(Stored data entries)

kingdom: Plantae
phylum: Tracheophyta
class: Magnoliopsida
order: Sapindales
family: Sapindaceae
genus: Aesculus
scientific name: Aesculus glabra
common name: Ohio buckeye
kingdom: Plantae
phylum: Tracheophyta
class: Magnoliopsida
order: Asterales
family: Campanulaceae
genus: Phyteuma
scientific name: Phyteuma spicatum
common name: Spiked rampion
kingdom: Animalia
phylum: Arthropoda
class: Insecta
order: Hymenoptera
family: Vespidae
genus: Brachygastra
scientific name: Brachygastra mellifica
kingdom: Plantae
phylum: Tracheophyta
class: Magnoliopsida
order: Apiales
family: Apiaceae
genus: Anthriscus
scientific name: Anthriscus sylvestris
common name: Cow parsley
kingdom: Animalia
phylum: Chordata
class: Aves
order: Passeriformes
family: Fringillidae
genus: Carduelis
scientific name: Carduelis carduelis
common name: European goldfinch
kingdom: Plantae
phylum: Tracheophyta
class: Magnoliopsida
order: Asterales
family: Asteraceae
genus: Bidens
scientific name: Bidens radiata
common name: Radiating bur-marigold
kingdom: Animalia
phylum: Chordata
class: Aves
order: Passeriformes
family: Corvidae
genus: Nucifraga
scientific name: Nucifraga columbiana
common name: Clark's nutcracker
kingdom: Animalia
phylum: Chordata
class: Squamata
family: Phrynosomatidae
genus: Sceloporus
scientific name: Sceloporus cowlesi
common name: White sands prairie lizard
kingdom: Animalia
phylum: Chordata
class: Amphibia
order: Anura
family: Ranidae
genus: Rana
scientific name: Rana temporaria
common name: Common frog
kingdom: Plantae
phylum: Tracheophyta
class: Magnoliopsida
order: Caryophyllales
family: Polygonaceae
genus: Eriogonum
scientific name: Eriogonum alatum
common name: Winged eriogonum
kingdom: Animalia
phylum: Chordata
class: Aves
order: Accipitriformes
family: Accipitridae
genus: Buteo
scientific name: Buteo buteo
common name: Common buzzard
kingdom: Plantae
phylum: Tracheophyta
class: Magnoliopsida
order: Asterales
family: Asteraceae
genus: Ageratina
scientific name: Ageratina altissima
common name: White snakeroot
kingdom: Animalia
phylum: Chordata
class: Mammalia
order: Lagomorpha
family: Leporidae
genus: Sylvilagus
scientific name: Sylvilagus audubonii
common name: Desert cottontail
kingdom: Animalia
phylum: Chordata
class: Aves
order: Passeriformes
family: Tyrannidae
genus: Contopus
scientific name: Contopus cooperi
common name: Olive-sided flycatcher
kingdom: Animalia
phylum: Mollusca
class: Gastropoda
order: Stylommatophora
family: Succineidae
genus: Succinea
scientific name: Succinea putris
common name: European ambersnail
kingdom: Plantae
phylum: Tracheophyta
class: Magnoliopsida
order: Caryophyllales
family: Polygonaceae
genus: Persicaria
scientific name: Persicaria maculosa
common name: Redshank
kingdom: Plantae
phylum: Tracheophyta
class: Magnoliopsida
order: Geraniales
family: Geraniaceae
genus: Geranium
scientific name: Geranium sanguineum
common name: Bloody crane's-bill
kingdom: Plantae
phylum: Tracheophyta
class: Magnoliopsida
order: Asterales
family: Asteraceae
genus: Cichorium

INSTRUCTIONS TO FOLLOW
Convert the lines from the start of the items through the line containing "genus: Anthriscus" into a JSON list of strings, one string per line and no blank lines.

TASK SOLUTION
[
  "kingdom: Plantae",
  "phylum: Tracheophyta",
  "class: Magnoliopsida",
  "order: Sapindales",
  "family: Sapindaceae",
  "genus: Aesculus",
  "scientific name: Aesculus glabra",
  "common name: Ohio buckeye",
  "kingdom: Plantae",
  "phylum: Tracheophyta",
  "class: Magnoliopsida",
  "order: Asterales",
  "family: Campanulaceae",
  "genus: Phyteuma",
  "scientific name: Phyteuma spicatum",
  "common name: Spiked rampion",
  "kingdom: Animalia",
  "phylum: Arthropoda",
  "class: Insecta",
  "order: Hymenoptera",
  "family: Vespidae",
  "genus: Brachygastra",
  "scientific name: Brachygastra mellifica",
  "kingdom: Plantae",
  "phylum: Tracheophyta",
  "class: Magnoliopsida",
  "order: Apiales",
  "family: Apiaceae",
  "genus: Anthriscus"
]